A revived and lively litter of wolves is expected Tuesday at the Minnesota Zoo, just weeks after being plucked from the smoldering aftermath of an Alaskan wildfire.

Officials at the Apple Valley zoo said the five gray wolf pups have rebounded nicely after being abandoned by their parents during the May fire and then losing a sibling to a porcupine attack.

Four firefighters discovered the 2-week-old pups in their den, dehydrated and stuck with quills. A porcupine apparently had wandered into the den to escape the smoke and flames of the massive Funny River wildfire in the Kenai Peninsula Wildlife Refuge.

Such a wildfire rescue of pups is rare, according to the Alaska Department of Fish and Game website. Officials believe the pups’ parents fled the den because of the fire and firefighter activity in the area.

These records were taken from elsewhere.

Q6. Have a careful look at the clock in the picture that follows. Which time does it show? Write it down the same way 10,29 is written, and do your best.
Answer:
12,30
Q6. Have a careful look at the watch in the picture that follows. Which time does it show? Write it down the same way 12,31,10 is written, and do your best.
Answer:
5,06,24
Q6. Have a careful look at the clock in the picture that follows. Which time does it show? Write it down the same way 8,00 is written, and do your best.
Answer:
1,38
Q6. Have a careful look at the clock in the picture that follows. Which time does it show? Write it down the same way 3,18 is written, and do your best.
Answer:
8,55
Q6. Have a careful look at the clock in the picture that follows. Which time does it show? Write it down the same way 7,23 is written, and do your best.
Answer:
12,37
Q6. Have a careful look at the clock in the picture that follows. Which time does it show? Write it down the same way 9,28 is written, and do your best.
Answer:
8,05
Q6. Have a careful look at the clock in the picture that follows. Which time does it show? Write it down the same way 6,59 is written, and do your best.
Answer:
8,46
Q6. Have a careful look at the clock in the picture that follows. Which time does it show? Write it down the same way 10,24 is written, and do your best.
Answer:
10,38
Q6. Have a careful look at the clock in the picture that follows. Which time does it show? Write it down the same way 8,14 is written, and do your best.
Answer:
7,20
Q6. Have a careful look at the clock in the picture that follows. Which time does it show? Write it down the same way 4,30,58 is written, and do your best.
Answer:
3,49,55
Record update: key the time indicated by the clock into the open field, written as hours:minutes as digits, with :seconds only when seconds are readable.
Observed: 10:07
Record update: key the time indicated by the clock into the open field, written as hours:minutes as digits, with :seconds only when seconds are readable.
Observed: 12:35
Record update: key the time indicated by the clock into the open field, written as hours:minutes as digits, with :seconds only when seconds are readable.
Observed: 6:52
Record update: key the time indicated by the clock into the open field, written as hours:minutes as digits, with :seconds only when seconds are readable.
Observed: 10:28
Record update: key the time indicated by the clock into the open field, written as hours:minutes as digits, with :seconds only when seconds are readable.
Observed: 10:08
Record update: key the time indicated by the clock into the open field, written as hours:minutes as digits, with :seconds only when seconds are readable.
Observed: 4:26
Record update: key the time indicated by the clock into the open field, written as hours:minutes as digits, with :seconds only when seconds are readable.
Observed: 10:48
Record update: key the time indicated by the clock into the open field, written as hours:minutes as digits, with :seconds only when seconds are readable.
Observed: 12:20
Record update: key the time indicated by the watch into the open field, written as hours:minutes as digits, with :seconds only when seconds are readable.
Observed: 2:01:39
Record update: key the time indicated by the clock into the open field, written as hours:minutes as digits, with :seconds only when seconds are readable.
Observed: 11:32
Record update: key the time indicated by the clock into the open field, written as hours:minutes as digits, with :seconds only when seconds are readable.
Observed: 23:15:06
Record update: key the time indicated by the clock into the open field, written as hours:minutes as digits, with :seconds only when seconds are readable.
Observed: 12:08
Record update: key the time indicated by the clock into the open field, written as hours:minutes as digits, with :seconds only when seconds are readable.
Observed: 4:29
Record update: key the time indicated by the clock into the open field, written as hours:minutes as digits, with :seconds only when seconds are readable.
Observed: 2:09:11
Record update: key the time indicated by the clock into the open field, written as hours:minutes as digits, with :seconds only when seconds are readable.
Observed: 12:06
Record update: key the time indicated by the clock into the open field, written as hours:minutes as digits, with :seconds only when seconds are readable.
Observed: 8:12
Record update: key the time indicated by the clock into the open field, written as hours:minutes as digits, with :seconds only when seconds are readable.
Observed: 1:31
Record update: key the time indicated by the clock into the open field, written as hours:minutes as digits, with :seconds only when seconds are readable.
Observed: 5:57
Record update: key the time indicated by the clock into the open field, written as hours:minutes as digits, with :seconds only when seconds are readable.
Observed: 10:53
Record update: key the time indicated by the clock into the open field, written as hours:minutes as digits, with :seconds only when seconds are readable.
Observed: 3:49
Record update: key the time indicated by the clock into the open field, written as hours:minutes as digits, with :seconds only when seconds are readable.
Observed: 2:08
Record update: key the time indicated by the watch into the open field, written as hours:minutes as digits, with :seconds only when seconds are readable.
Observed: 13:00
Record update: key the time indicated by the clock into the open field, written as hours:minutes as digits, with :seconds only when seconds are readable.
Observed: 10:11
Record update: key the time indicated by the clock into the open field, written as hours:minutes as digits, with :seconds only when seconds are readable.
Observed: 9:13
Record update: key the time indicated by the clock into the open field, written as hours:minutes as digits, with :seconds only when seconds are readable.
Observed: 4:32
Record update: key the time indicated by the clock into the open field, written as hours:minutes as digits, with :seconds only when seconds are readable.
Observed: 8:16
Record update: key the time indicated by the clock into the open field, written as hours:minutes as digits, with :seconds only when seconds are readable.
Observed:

The five survivors — three males and two females; three gray, two light-colored — were taken to the Alaska Zoo in Anchorage on May 27, where staff tended and bottle-fed them. One pup is named X-Ray, after the fire crew that saved them. The others were named after the four rescuers’ hometowns: Gannett, Hooper, Huslia and Stebbins, said Minnesota Zoo spokesman Josh Le.

Now eight weeks old, the pups have tripled in size and can be seen playing on video taken at the Alaska Zoo. Visitors were invited to view wolf feedings five times a day at the zoo, and as they grew, watched them romp and roll outside.

“So far they are really healthy and that is why they are coming Tuesday to the Minnesota Zoo,” Le said. “They are growing but still adorable.”

But don’t expect to see the Alaskan canines in person until mid-August. The pups will be in quarantine for a month while they are monitored and blood and fecal tests are done to ensure they carry no disease or parasites to the zoo, Le said.

The furry five will replace the zoo’s adult pair of gray wolves, Kaskapahtew and Wazi, who have never bred successfully, Le said. He said the pair will be sent to another accredited zoo in the U.S., and had no chance of being euthanized.

The five siblings likely will boost attendance by creating the wolf pack the zoo has long sought. They will have free run of the spacious wolf enclosure on the Medtronic Minnesota Trail. They will be spayed and neutered because they are not an endangered species and the zoo avoids inbreeding, Le said.

Le said the pups will be escorted by Alaska Zoo staff on a flight donated by Delta Air Lines. Two Minnesota Zoo managers will greet the Alaskans at the Minneapolis airport.